§ Directive
Please edit the data from its first line through the line containing "Education prioritaire" by changing "Démission" to "Disponibilité" and keeping everything else the same. Return only those lines.

[Start of Attachment]

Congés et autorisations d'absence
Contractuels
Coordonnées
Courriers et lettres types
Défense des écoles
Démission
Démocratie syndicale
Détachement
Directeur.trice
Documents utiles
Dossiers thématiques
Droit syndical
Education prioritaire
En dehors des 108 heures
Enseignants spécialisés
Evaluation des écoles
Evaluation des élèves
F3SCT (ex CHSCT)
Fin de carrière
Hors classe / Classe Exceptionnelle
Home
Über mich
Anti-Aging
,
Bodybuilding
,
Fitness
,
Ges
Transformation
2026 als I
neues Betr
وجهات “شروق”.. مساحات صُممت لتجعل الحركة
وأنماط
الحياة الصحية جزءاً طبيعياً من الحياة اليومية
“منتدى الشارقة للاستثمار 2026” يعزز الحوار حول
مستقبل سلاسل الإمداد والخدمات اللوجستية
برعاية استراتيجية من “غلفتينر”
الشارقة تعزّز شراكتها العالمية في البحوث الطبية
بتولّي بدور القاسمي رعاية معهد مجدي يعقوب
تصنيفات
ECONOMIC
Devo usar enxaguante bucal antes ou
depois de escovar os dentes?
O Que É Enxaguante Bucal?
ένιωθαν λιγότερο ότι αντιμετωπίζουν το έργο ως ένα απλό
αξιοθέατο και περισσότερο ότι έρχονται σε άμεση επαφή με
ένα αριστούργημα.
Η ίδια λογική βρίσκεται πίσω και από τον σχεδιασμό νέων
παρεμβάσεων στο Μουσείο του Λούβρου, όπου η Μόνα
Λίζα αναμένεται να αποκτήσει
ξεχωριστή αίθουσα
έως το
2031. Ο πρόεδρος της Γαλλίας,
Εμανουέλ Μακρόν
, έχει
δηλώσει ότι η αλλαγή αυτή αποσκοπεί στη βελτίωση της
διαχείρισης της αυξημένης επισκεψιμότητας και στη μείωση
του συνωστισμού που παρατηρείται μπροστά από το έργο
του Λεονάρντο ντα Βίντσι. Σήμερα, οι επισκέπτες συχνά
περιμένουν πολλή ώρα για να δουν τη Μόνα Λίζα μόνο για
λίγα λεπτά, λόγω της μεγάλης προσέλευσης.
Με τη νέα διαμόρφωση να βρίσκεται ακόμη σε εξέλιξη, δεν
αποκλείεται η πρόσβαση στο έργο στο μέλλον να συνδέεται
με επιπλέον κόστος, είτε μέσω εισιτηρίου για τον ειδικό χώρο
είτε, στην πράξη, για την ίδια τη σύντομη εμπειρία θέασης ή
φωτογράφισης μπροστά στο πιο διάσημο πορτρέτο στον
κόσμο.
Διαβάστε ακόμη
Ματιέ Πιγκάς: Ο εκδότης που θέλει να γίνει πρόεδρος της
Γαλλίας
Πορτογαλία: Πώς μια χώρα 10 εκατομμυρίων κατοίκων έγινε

[End of Attachment]

§ Your response
Congés et autorisations d'absence
Contractuels
Coordonnées
Courriers et lettres types
Défense des écoles
Disponibilité
Démocratie syndicale
Détachement
Directeur.trice
Documents utiles
Dossiers thématiques
Droit syndical
Education prioritaire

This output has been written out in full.